* [WHAT THE EXERCISE ASKS] The result should be the listing below, restated exactly, with its pictures left out.

* [GIVEN INFORMATION]
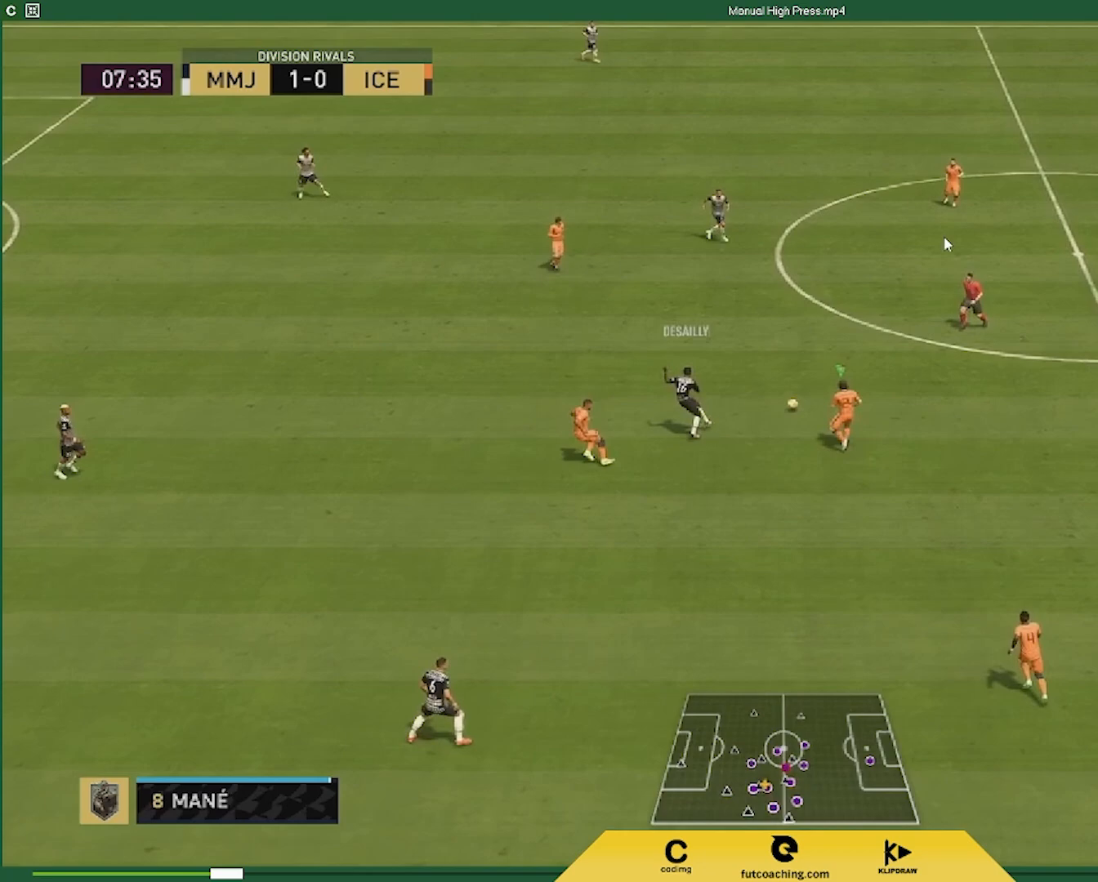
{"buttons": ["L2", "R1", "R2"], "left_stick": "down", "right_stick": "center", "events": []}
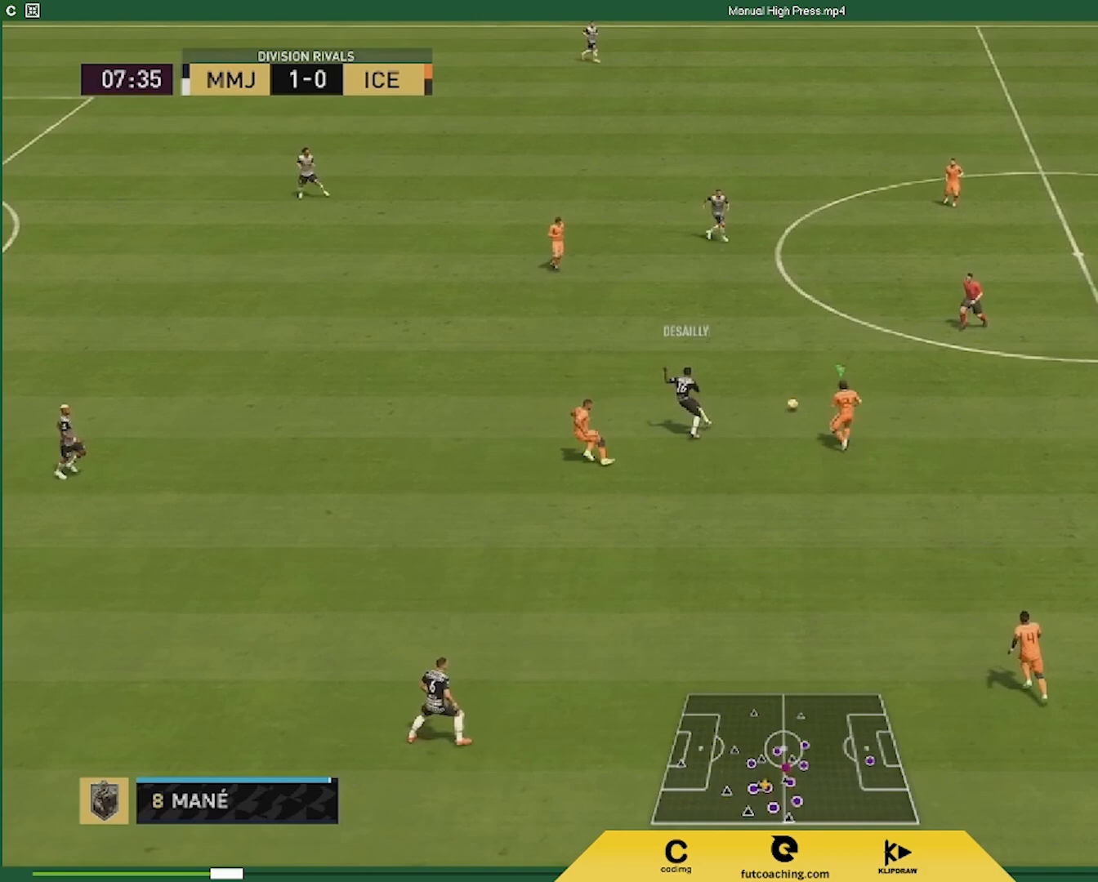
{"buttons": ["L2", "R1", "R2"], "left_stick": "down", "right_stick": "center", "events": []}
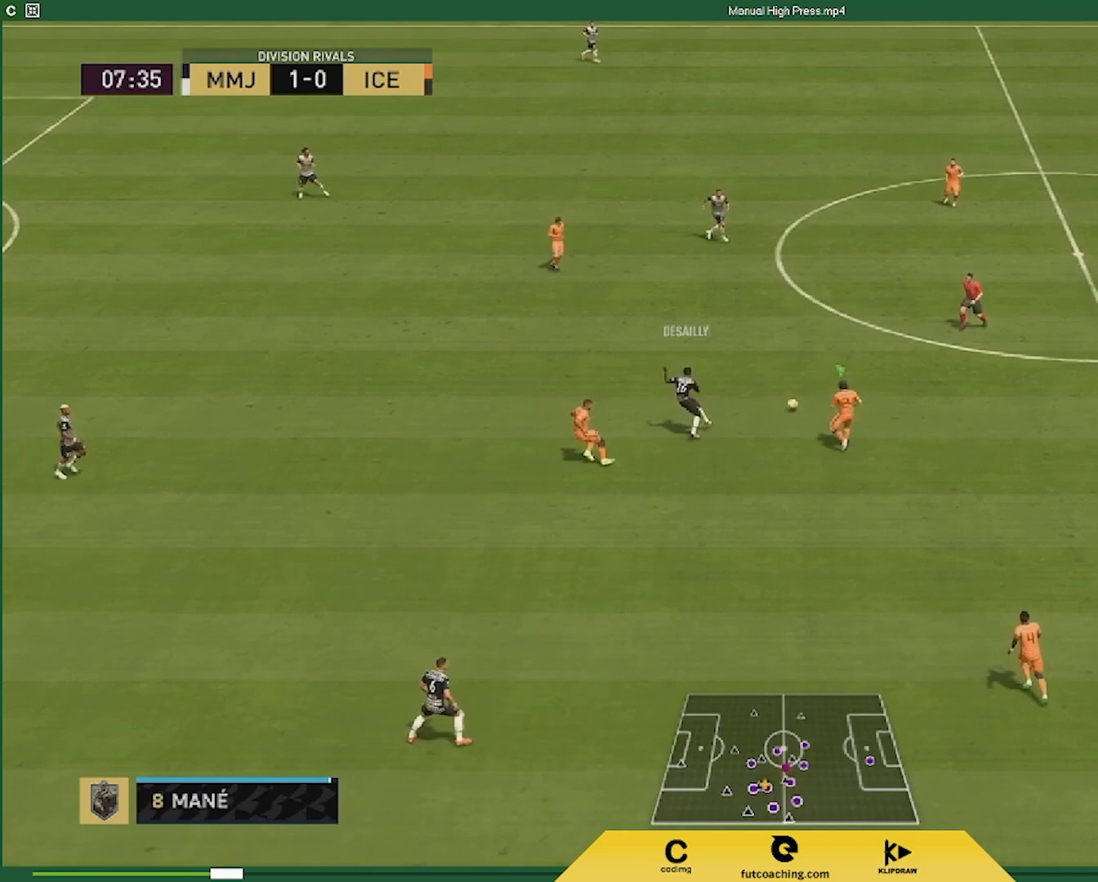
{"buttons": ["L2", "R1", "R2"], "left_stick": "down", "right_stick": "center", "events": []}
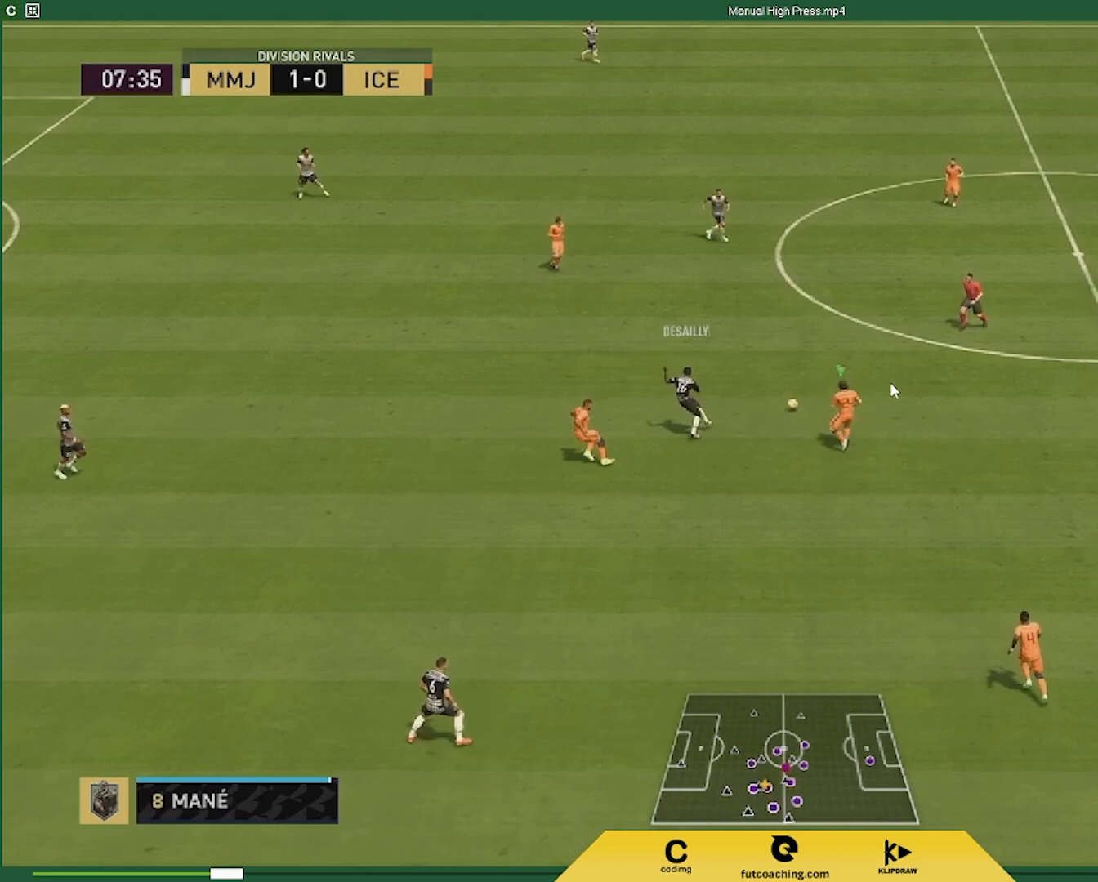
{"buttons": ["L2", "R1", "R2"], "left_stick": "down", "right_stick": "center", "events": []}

* [RESPONSE FOR THIS EXERCISE]
{"buttons": ["L2", "R1", "R2"], "left_stick": "down", "right_stick": "center", "events": []}
{"buttons": ["L2", "R1", "R2"], "left_stick": "down", "right_stick": "center", "events": []}
{"buttons": ["L2", "R1", "R2"], "left_stick": "down", "right_stick": "center", "events": []}
{"buttons": ["L2", "R1", "R2"], "left_stick": "down", "right_stick": "center", "events": []}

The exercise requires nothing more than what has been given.